Não obstante, é importante a família adaptar-se às necessidades e exigências inerentes ao desenvolvimento dos seus membros, respeitando a sua individualidade e consequentemente criando condições para o seu saudável crescimento, não se fixando em padrões rígidos. A família deve crescer e desenvolver-se como se tratasse de um organismo vivo, procurando mudar à medida que os seus elementos também mudam.

Como refere Isabel Andrade “trata-se de dar à criança a segurança e a liberdade necessárias para que aprenda a situar-se na sociedade e a enfrentar as dificuldades. É importante que os pais não sejam demasiado rígidos nem demasiado indecisos. Um amor cego que satisfaça todos os desejos da criança pode vir a favorecer uma toxicodependência ulterior. A criança habitua-se a ter tudo e não suportará a frustração quando for confrontada com dificuldades. Porque foi incitada para uma mentalidade de consumo, quando não é satisfeita de imediato, logo procurará compensar-se.”

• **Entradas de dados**
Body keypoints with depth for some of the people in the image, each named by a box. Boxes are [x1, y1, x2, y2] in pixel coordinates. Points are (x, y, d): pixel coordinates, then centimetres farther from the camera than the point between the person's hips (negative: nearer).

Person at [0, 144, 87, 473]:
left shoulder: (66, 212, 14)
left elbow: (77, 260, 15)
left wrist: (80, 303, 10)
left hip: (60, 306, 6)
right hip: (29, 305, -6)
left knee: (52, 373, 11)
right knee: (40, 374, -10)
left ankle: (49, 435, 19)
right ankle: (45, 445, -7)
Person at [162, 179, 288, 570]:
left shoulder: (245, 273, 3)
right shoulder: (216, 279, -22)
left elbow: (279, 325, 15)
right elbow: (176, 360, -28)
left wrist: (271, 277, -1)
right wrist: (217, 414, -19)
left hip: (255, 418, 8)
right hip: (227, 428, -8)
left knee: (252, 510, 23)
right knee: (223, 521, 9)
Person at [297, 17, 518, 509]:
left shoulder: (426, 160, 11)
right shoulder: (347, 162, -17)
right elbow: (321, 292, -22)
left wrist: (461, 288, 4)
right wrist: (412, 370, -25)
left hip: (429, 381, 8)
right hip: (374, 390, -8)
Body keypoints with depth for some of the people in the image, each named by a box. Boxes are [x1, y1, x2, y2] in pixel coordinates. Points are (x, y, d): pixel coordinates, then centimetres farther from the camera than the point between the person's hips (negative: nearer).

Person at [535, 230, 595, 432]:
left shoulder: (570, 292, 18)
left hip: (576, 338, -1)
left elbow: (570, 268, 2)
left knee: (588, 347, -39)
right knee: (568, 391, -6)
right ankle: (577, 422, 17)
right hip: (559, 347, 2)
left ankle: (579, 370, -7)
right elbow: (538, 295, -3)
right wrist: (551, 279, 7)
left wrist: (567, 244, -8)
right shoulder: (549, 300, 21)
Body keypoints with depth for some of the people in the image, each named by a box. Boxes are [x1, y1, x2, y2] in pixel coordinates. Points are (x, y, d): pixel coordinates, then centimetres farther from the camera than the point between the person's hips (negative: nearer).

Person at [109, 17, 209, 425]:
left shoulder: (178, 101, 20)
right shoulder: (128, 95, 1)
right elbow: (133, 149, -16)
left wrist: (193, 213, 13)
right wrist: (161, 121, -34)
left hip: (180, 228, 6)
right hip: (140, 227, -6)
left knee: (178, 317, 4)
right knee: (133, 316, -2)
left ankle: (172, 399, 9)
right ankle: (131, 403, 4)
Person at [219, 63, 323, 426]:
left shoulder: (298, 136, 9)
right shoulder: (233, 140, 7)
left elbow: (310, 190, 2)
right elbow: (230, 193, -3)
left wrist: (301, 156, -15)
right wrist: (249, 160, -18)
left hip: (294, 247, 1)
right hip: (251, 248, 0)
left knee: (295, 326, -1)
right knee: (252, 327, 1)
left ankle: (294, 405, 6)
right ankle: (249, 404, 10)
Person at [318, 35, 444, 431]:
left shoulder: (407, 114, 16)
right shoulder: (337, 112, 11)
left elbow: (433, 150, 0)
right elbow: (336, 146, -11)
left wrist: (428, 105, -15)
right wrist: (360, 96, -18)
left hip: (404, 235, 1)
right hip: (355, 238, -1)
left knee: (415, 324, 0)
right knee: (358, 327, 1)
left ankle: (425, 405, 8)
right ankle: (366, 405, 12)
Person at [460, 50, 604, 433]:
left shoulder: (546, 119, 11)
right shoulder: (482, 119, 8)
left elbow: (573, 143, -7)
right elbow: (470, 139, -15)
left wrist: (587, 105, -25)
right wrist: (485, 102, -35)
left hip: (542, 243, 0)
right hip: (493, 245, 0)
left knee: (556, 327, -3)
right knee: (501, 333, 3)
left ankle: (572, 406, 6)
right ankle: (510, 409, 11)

• **O QUE FAZER**
**a)** No texto sobre a família, o que pode vir a favorecer uma toxicodependência ulterior, segundo Isabel Andrade?
**b)** Reproduza o trecho do texto sobre a família que começa em "Não obstante, é" e termina em "elementos também mudam.".

• **RESPOSTAS**
**a)** Um amor cego que satisfaça todos os desejos da criança.

**b)**
Não obstante, é importante a família adaptar-se às necessidades e exigências inerentes ao desenvolvimento dos seus membros, respeitando a sua individualidade e consequentemente criando condições para o seu saudável crescimento, não se fixando em padrões rígidos. A família deve crescer e desenvolver-se como se tratasse de um organismo vivo, procurando mudar à medida que os seus elementos também mudam.